Download or read book U S History written by P. Scott Corbett and published by . This book was released on 2024-09-10 with total page 1886 pages. Available in PDF, EPUB and Kindle. Book excerpt: U.S. History is designed to meet the scope and sequence requirements of most introductory courses. The text provides a balanced approach to U.S. history, considering the people, events, and ideas that have shaped the United States from both the top down (politics, economics, diplomacy) and bottom up (eyewitness accounts, lived experience). U.S. History covers key forces that form the American experience, with particular attention to issues of race, class, and gender.

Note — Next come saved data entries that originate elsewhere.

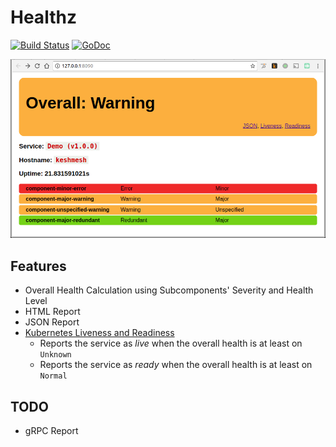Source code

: # Healthz

[![Build Status](https://travis-ci.org/cafebazaar/healthz.svg)](https://travis-ci.org/cafebazaar/healthz) [![GoDoc](https://godoc.org/github.com/cafebazaar/healthz?status.svg)](https://godoc.org/github.com/cafebazaar/healthz)

![Screenshot of HTML Report - Healthz](https://github.com/cafebazaar/healthz/raw/master/demo/Healthz.png)

## Features
* Overall Health Calculation using Subcomponents' Severity and Health Level 
* HTML Report
* JSON Report
* [Kubernetes Liveness and Readiness](https://kubernetes.io/docs/tasks/configure-pod-container/configure-liveness-readiness-probes/)
  * Reports the service as *live* when the overall health is at least on `Unknown`
  * Reports the service as *ready* when the overall health is at least on `Normal`

## TODO
* gRPC Report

Download or read book More Pricks Than Kicks written by Samuel Beckett and published by Grove/Atlantic, Inc.. This book was released on 2007-12-01 with total page 193 pages. Available in PDF, EPUB and Kindle. Book excerpt: Samuel Beckett, the recipient of the 1969 Nobel Prize for Literature and one of the greatest writers of our century, first published these ten short stories in 1934; they originally formed part of an unfinished novel. They trace the career of the first of Beckett’s antiheroes, Belacqua Shuah. Belacqua is a student, a philanderer, and a failure, and Beckett portrays the various aspects of his troubled existence: he studies Dante, attempts an ill-fated courtship, witnesses grotesque incidents in the streets of Dublin, attends vapid parties, endures his marriage, and meets his accidental death. These early stories point to the qualities of precision, restraint, satire, and poetry found in Beckett’s mature works, and reveal the beginning stages of Beckett’s underlying theme of bewilderment in the face of suffering.